“Recovery could be more gradual than expectations”

August 14, 2015 . Vidya Bala

Anoop BhaskarAnoop Bhaskar CIO, UTI Mutual is candid not only in his opinion of the equity market but also when it comes to the market opportunities that he may have overlooked. In this interview with, Anoop provides his perspective on where we are today in terms of valuations and also the strategy for their premium fund UTI Opportunities.

With the market looking for growth in the last 18 months, growth stories are now at a premium. Is that premium justified?

Nifty earnings growth for FY 14 and FY-15 have been way below its 10 and 15 year averages. As a result, investors continue to repose faith in companies reporting growth rates higher than the market, even though the trajectory of their growth appears to have flattened. Valuations, as we have seen before, by themselves will not lead to a correction.

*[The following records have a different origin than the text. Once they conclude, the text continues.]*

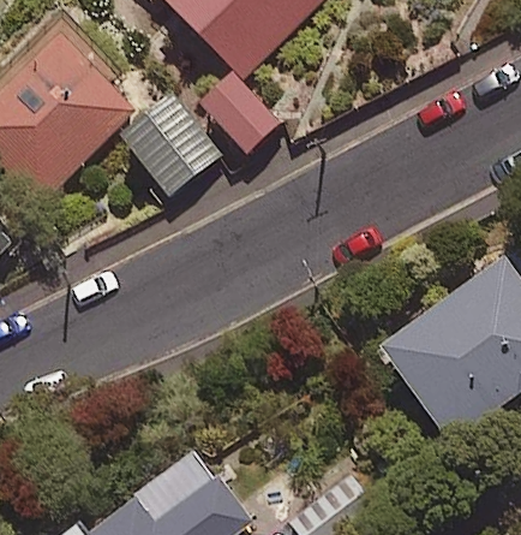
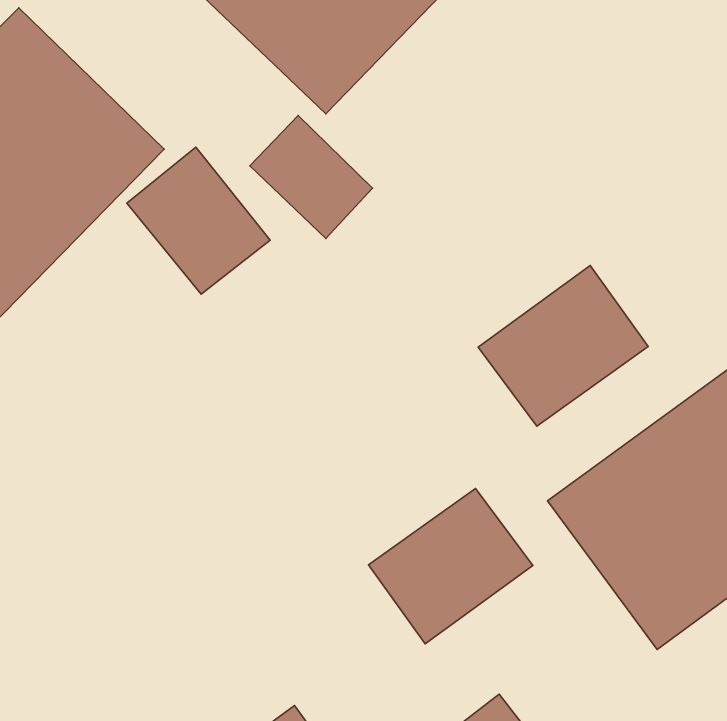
building: none -> [478,266,648,426]
building: none -> [368,488,533,644]

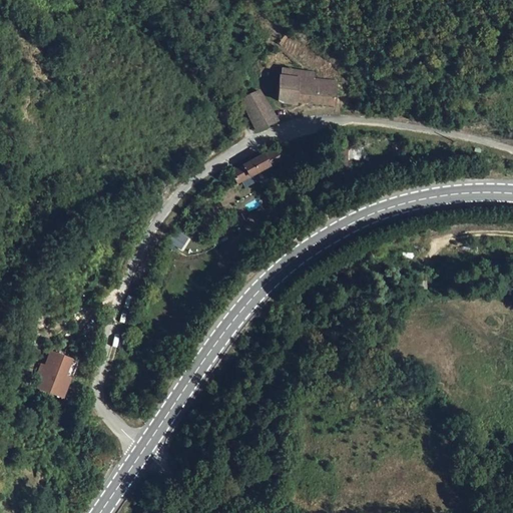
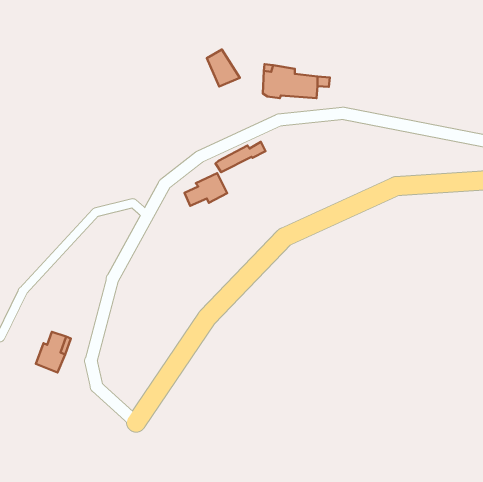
building: [242,90,278,129] -> [207,50,240,86]
building: none -> [185,173,227,206]

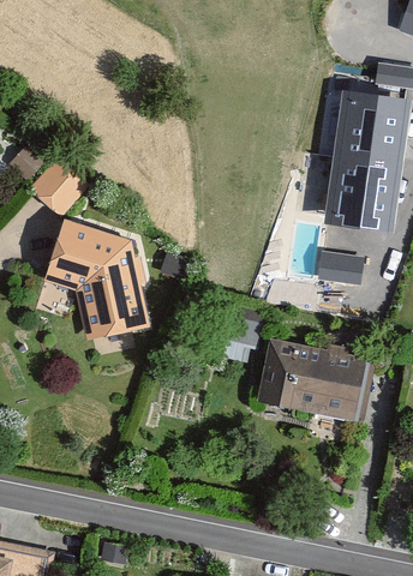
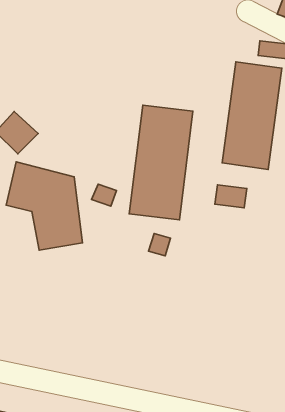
building: none -> [129,105,193,220]
building: [256,337,365,416] -> none

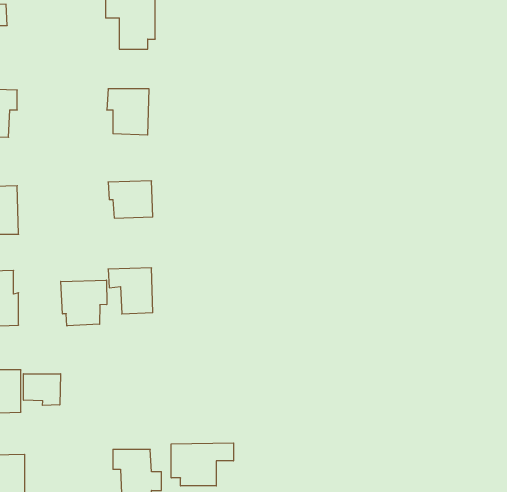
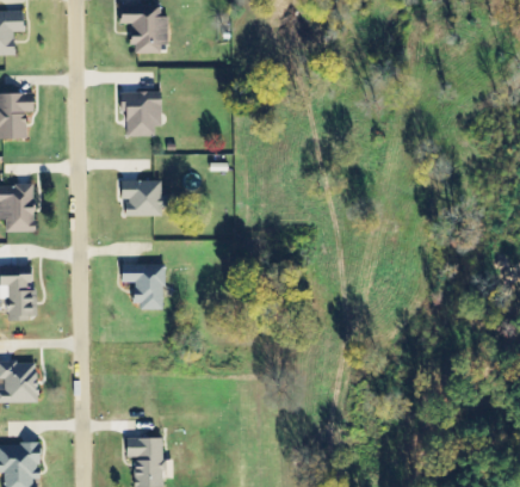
building: [61,280,107,326] -> none
building: [23,374,61,405] -> none
building: [171,443,233,486] -> none

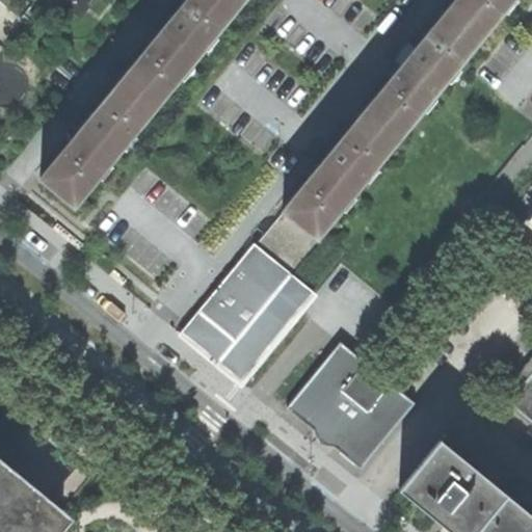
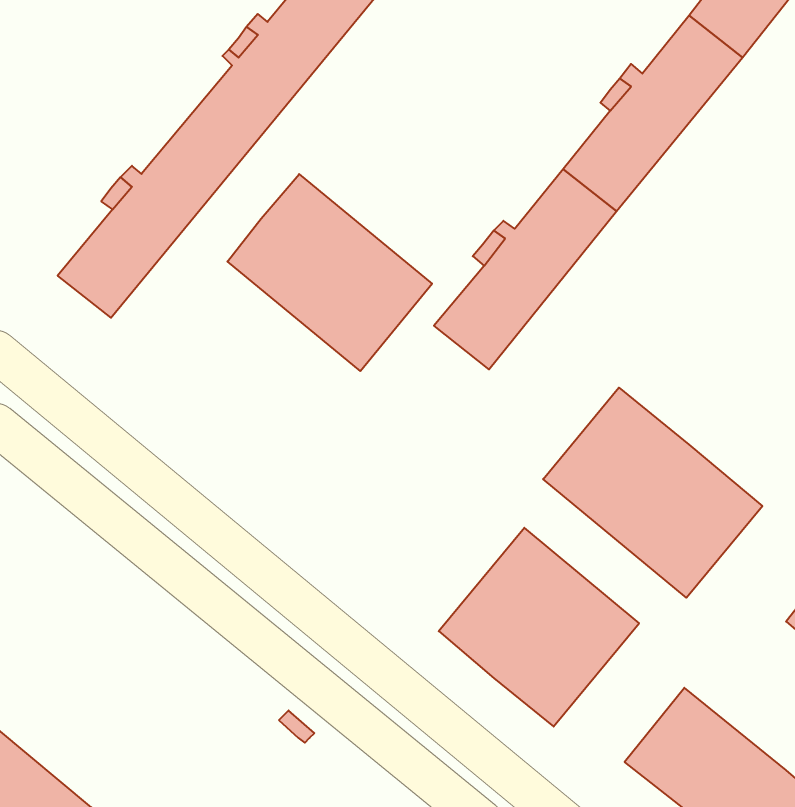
building: none -> [227,174,432,371]
building: [181,211,318,382] -> none
building: none -> [543,388,762,598]

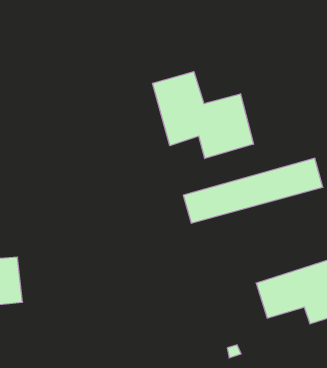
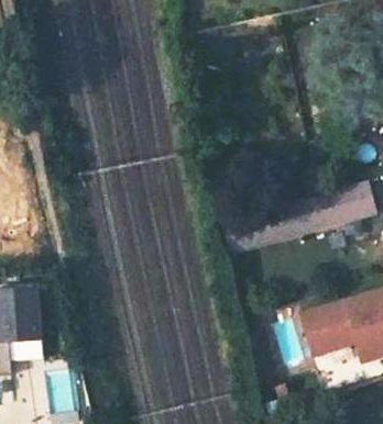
building: [152,72,253,159] -> none

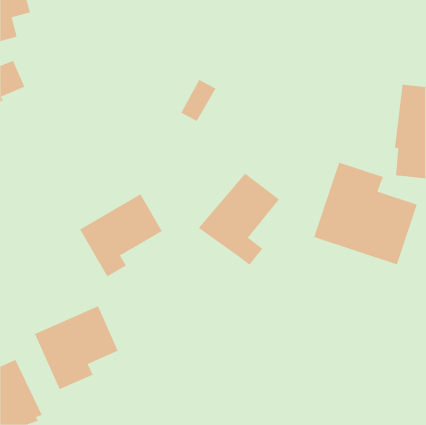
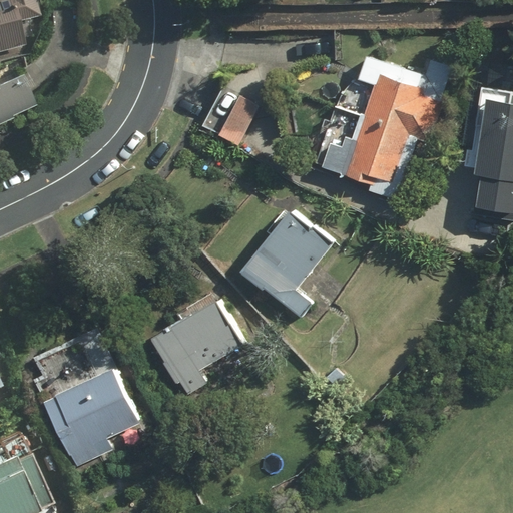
building: none -> [344,75,444,186]
building: [313,162,418,265] -> none
building: [79,194,163,277] -> [148,297,248,397]

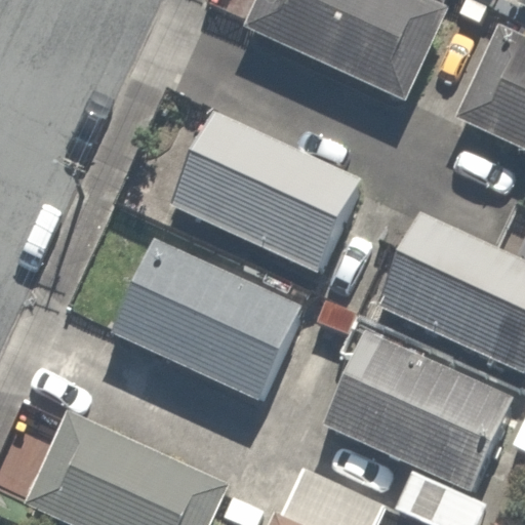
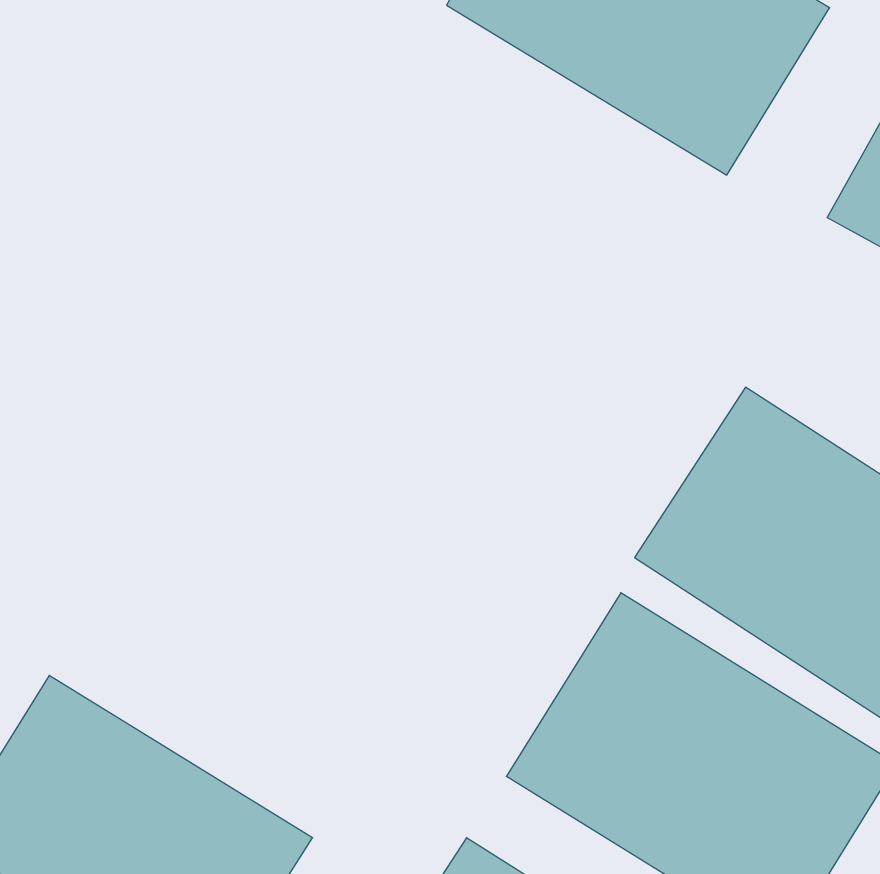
building: [171,110,357,274] -> none
building: [109,238,296,398] -> none

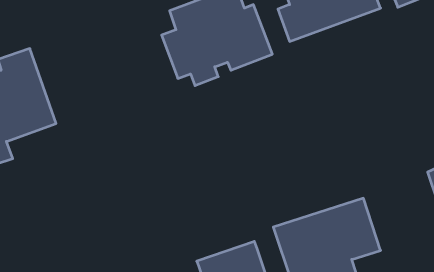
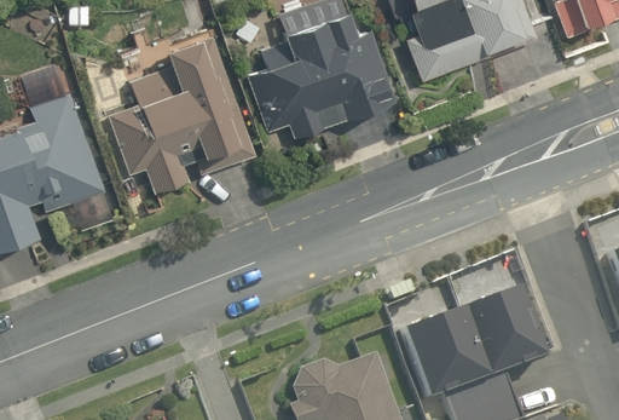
building: none -> [104,33,253,192]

When will such premium appear to be untenable? While it is difficult to pin point a time period when the high growth stocks correct, the advent of sustained economic recovery should lead to earnings growth getting more uniformly distributed.

Such a scenario should herald a correction for high growth stocks. Whether this correction is time or price led, would be interesting to observe in the future.

When do you believe that the broad market will catch up with the earnings growth of the companies that command a premium today?

Over the last three quarters, growth has continued to elude, despite optimistic pronouncement. Given that economic growth peaked in CY-11, it would be four years since the peak levels. During the 1990s, growth peaked in CY-1997 and recovered from CY-2002. Hence, based on past experience, an economic recovery should be around the corner.

Will valuations become more realistic then?

Valuations could become reasonable, either through a price correction or an earnings recovery. Most investors would prefer the second! There are a few examples of companies, where growth issues have led to a sharp de-rating – Sun Pharmaceuticals and Lupin. The impact of a poor quarterly earnings has been reflected in the sharp price movements in both these companies. Thus, the belief that a portfolio of high quality companies would be the insuranceagainst high valuations, may need to be revisited.

How different is UTI Opportunities’ strategy in the ‘search for growth’ story? Has that meant consciously losing on some seemingly good/short-term opportunities?

Our focus has been to identify companies with strong medium-term prospects of 2-4 years on the one hand, and valuations on the other. We have been willing to overlook near term hiccups in quarterly earnings, with the objective of generating longer term outperformance. This mind set has resulted in us overlooking some of the stocks which were and have remained expensive relative to their peers.
Unfortunately, such stocks have been amongst the better performing stocks over the last eighteen months.

UTI Opportunities has been large cap focused for several years now. In the minimal midcaps that you do take exposure to, what is your strategy?

Our approach to stock selection, irrespective of the market cap or size remains consistent. We would like to identify companies which have reasonably consistent track record over the last five years, should be able to generate operating cash flow, reduce debt from internal accruals rather than through frequent equity issuances coupled with moderate valuation mutiples.
Within this sub set of companies, we would prefer those, where our analysts are confident that earnings growth could be stronger than the consensus. We are willing to overlook a couple of quarterly earnings which may be below par, if valuations have come down from the past peak levels.

When do you expect a clear momentum in earnings and how is UTI Opportunities positioned in this regard?
Our belief has been that consumption will be the driver of revival in economic growth over the next few quarters. Automobiles, as a representative of the same, are best placed to benefit from lower raw material costs as well as an improvement in volume growth. Not surprisingly, this sector has the largest overweight to its benchmark weight in our portfolio. Also given the tepid global situation, unlike 2003-08 period when global growth was booming, economic recovery in India could be more gradual than what the expectations were earlier, especially during May 2014 post the election result results.